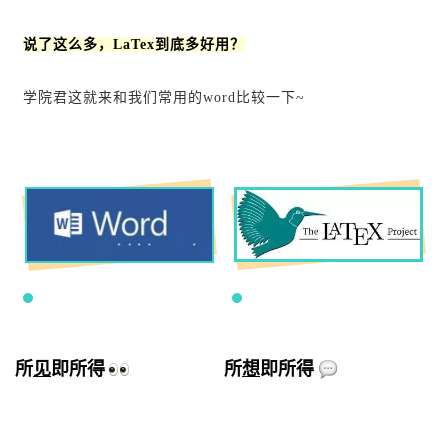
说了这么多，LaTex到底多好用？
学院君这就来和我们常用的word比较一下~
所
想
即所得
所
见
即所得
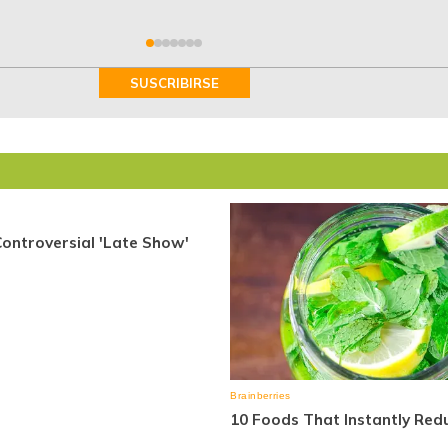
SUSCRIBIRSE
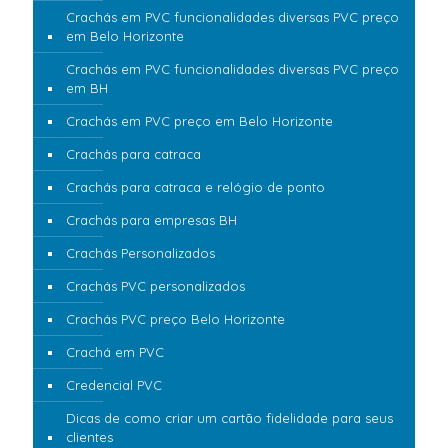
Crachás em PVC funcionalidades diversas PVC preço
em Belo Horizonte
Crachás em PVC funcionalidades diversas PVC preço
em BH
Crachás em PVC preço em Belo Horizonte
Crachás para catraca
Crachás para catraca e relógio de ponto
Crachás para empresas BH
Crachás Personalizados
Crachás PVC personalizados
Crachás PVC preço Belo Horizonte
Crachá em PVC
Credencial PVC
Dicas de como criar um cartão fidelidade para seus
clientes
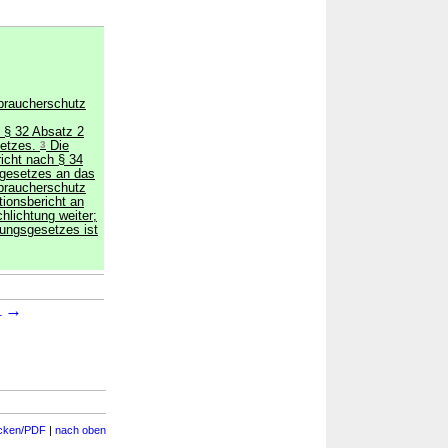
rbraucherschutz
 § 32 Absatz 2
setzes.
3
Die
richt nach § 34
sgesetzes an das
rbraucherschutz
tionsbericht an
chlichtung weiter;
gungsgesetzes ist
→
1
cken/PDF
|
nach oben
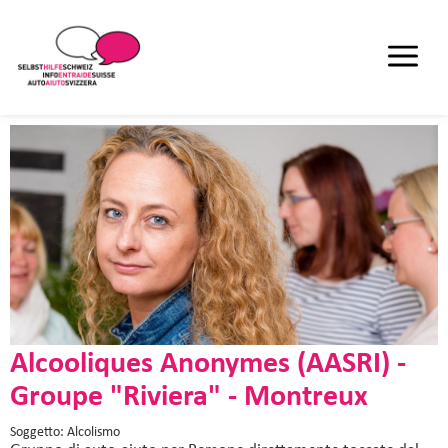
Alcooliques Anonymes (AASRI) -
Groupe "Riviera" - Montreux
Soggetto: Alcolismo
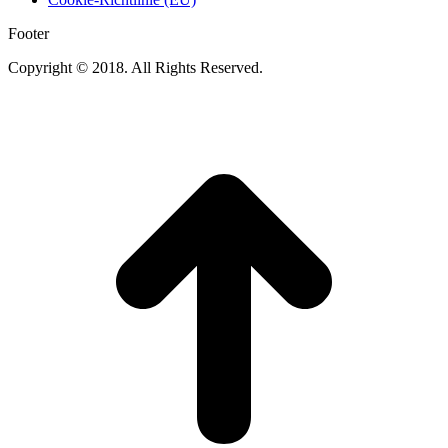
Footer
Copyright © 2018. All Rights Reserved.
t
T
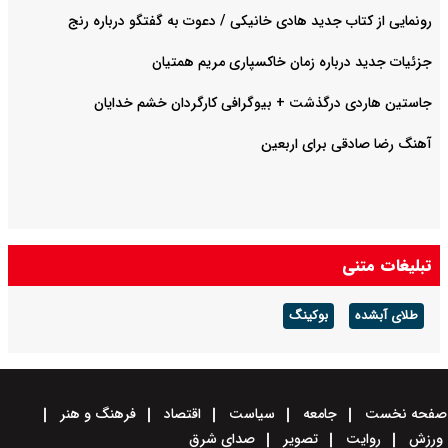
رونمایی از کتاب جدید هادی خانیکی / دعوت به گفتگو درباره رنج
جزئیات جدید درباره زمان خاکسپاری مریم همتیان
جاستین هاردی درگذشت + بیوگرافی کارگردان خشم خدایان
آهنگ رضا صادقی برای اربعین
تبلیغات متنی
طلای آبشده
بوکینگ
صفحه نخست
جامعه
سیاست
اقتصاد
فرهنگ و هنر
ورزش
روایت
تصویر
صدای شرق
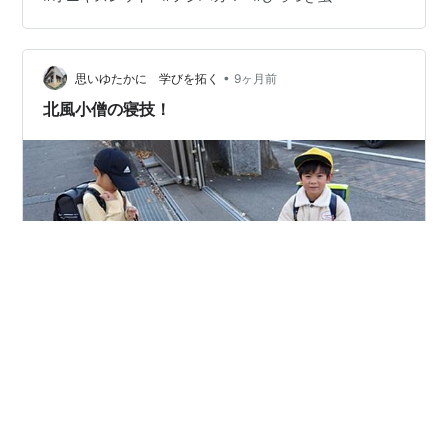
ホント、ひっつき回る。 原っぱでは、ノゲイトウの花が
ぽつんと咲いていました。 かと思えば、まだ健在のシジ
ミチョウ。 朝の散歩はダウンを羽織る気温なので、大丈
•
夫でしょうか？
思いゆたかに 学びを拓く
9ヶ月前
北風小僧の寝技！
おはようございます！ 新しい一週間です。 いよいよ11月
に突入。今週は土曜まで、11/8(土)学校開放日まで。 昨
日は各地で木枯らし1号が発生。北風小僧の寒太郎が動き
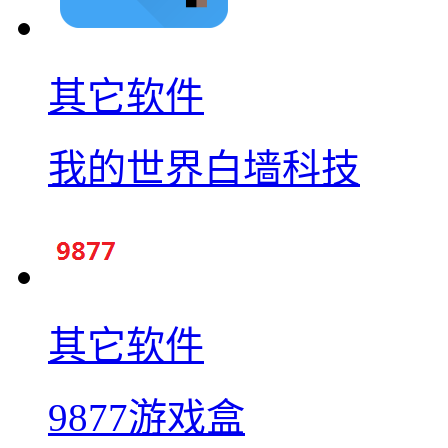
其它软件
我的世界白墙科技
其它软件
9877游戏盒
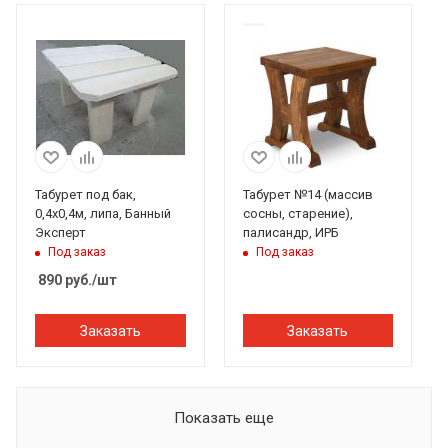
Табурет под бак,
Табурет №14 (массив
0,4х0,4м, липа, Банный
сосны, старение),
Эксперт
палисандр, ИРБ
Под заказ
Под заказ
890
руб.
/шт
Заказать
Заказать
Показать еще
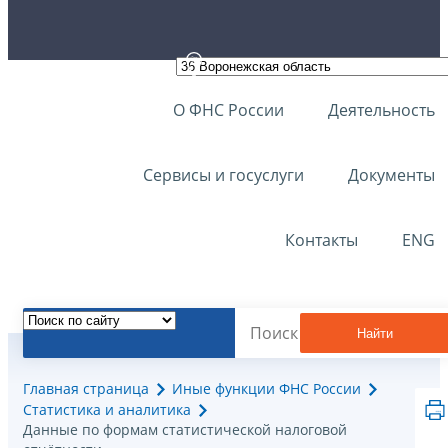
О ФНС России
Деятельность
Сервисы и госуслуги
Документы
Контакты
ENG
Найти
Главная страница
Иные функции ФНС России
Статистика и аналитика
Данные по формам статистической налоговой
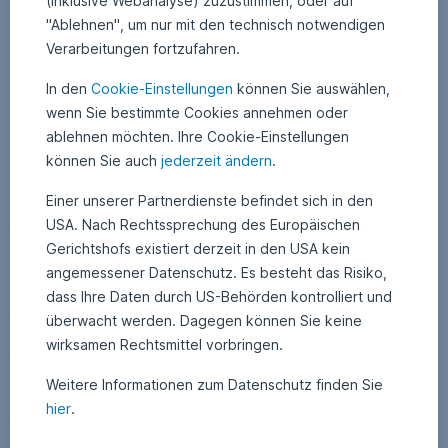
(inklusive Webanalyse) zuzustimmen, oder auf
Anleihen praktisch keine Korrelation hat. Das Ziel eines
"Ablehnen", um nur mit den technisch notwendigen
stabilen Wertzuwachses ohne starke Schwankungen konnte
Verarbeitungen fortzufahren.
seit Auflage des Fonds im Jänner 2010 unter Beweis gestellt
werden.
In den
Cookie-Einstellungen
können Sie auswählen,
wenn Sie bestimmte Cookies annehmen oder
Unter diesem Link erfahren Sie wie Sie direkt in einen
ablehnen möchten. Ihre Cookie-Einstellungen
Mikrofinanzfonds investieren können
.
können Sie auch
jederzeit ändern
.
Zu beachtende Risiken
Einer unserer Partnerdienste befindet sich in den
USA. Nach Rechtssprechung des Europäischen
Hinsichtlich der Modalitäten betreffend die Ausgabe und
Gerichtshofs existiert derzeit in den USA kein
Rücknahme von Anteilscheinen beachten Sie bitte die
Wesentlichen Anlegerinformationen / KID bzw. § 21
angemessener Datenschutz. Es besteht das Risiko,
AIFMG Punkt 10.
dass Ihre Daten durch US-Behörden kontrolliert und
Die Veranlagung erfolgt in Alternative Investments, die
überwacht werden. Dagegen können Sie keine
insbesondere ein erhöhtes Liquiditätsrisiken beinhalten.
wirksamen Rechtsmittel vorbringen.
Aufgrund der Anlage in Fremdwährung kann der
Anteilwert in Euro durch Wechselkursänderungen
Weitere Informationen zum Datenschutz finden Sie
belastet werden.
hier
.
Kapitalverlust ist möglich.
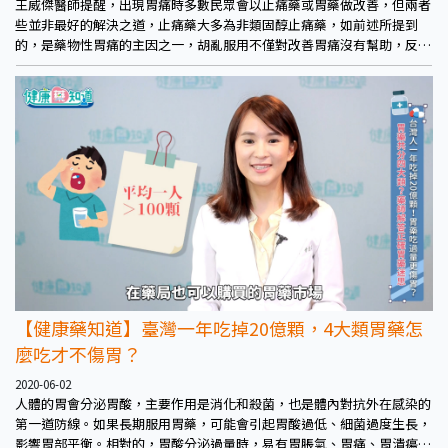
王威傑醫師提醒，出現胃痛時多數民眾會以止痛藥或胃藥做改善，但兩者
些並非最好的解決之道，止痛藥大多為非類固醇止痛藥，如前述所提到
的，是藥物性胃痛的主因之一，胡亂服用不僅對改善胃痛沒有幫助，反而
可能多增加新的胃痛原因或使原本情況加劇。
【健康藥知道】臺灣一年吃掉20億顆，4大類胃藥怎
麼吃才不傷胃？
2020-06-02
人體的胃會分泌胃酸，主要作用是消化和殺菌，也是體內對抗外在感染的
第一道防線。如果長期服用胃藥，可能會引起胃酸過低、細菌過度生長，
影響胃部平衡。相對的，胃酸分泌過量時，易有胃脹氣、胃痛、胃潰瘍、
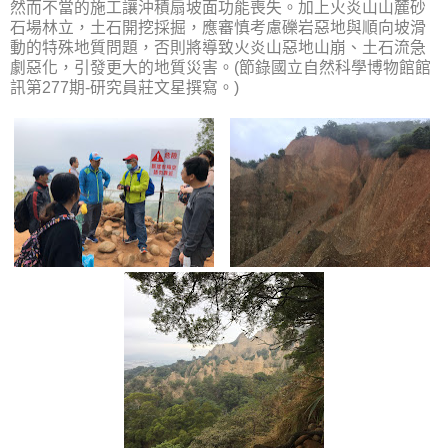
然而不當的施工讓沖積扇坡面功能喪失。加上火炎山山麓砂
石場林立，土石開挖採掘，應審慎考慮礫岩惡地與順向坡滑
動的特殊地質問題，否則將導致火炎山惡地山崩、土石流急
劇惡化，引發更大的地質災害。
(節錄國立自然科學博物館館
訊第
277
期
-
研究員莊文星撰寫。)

**Aim of the exercise:**
For each line of the entries that holds the word "России", pull that line out.

**Reply:**
О ФНС России
Иные функции ФНС России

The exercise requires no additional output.